DATA RECORDS ▸
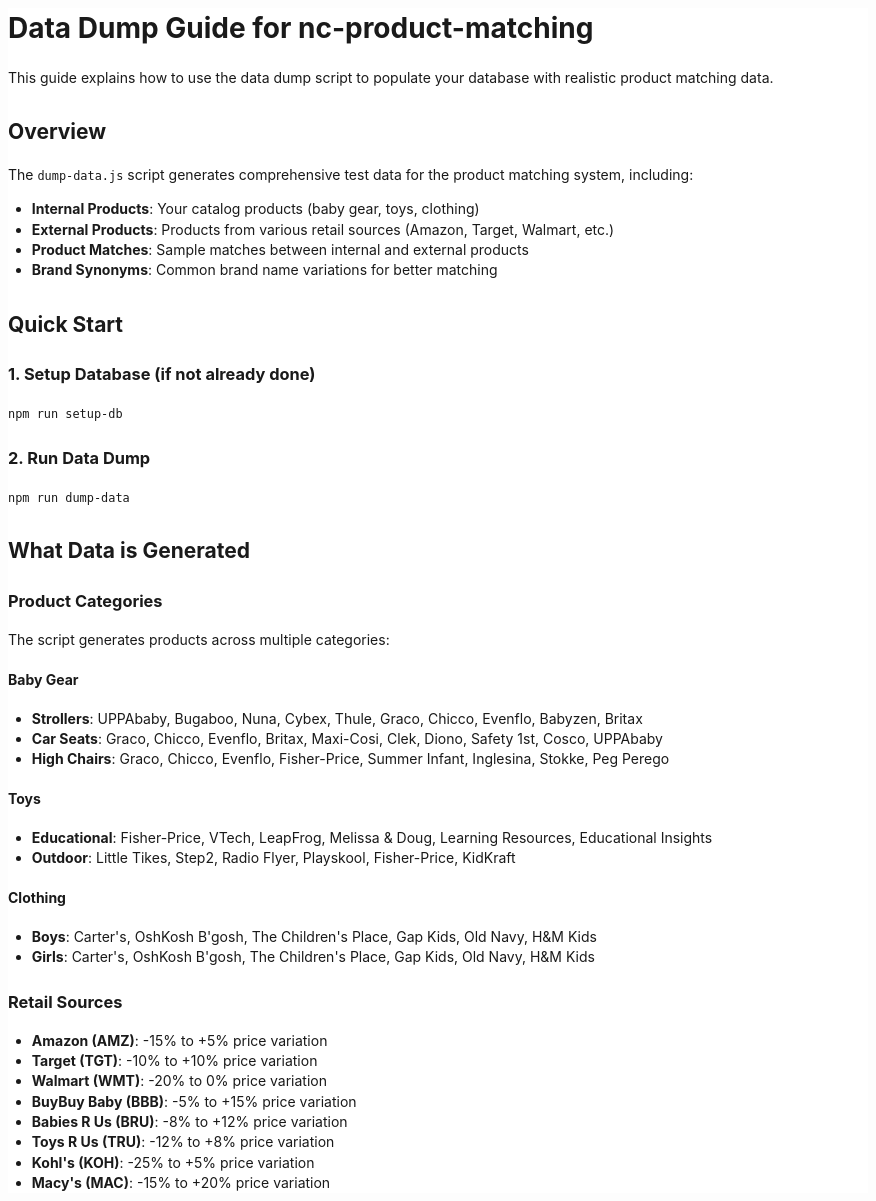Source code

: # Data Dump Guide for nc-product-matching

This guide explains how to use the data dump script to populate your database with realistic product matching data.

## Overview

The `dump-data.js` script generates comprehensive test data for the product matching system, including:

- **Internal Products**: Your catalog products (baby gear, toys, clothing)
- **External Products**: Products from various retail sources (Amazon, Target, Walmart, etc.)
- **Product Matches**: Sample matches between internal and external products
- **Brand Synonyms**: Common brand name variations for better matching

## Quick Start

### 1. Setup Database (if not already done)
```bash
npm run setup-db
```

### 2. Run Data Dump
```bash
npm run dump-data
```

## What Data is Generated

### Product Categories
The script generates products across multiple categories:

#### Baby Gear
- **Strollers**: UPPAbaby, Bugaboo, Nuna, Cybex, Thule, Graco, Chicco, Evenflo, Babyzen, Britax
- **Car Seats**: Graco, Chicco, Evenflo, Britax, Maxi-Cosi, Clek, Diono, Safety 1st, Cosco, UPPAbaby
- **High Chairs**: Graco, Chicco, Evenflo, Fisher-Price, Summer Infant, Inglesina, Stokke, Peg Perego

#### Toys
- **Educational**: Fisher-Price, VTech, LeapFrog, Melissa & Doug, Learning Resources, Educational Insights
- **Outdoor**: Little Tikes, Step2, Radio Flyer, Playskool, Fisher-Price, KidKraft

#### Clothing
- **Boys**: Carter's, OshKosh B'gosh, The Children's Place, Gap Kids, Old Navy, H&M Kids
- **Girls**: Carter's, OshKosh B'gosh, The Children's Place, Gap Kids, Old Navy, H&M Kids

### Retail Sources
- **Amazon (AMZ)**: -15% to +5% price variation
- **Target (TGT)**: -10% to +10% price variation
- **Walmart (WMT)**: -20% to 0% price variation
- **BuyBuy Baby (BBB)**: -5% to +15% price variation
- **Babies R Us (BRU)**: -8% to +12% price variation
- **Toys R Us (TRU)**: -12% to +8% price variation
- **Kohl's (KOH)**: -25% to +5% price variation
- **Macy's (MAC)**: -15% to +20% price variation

==

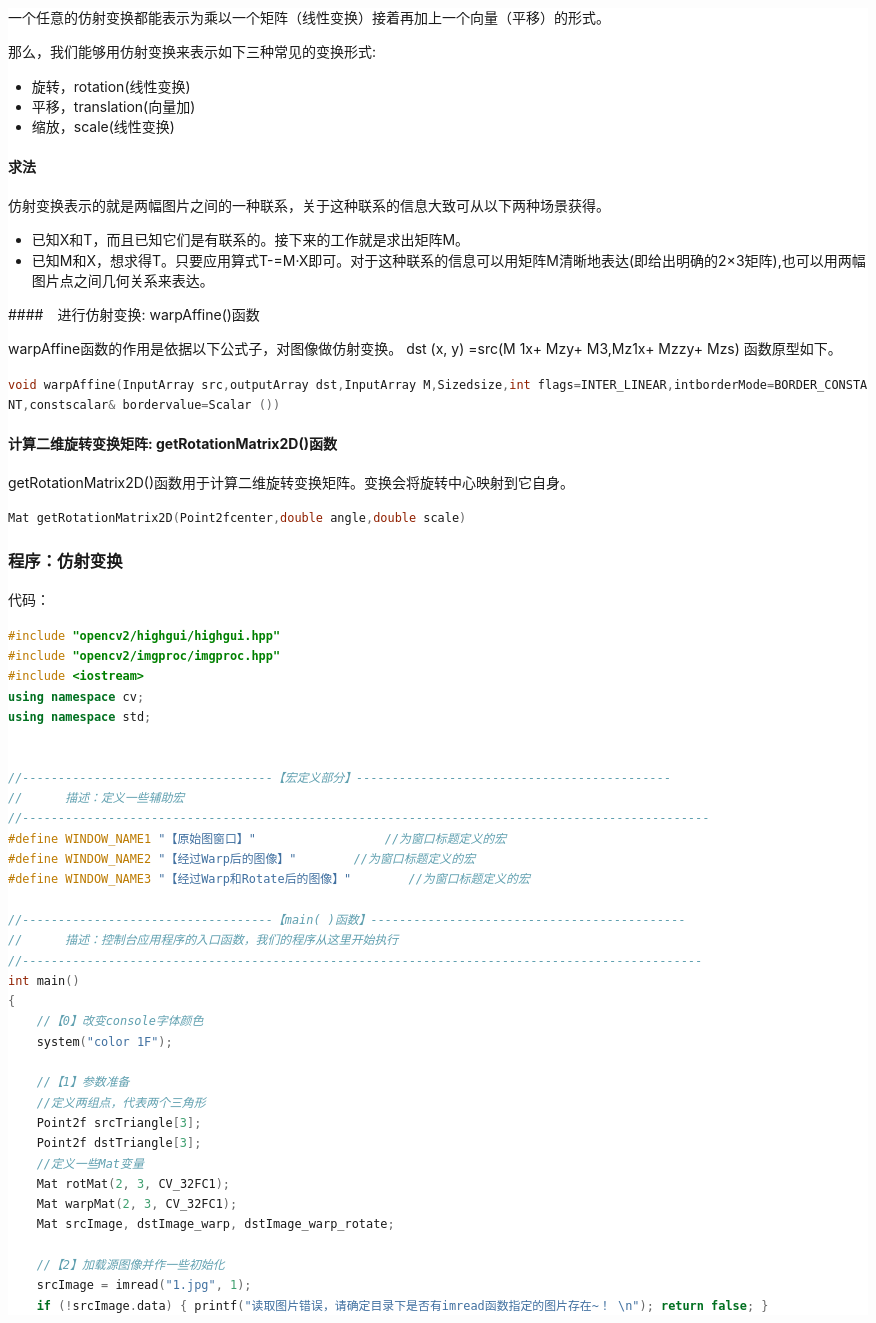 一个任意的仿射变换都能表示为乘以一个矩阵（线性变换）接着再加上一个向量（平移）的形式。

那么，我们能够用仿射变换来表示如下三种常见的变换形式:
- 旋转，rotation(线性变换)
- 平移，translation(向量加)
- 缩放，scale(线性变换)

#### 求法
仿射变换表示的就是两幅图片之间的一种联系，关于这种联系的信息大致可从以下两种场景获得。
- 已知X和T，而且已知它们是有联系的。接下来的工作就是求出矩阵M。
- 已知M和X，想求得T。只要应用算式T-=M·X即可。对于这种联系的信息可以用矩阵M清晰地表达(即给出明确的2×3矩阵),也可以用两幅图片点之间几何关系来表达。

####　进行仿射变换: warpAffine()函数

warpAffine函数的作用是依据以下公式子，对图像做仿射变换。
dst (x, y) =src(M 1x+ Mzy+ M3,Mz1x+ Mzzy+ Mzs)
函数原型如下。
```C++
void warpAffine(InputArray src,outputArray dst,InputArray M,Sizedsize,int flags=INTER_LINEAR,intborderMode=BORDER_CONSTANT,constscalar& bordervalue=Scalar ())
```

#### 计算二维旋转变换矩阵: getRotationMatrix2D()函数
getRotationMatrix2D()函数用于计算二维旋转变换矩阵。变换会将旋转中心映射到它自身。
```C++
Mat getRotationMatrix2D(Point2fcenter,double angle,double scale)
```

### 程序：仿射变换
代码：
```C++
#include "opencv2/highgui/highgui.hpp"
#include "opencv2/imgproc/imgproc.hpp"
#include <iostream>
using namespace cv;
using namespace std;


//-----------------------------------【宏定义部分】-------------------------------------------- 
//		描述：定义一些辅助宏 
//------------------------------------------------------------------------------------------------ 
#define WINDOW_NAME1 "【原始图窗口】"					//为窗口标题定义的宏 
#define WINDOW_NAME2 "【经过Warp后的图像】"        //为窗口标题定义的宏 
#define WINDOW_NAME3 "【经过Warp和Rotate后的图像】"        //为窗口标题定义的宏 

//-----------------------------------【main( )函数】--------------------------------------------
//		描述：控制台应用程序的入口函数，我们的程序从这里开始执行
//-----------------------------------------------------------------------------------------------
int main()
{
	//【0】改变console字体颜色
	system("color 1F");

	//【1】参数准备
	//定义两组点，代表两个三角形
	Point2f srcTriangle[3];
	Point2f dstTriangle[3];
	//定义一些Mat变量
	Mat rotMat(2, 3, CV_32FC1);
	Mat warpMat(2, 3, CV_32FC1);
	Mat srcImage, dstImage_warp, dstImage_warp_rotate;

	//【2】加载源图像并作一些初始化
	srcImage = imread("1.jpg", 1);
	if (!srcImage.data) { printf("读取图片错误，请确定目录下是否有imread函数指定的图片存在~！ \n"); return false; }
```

YOUR OBJECTIVE ▸
When a line of the records holds the word "Target", copy that line.

OUTPUT OF THE EXERCISE ▸
- **External Products**: Products from various retail sources (Amazon, Target, Walmart, etc.)
- **Target (TGT)**: -10% to +10% price variation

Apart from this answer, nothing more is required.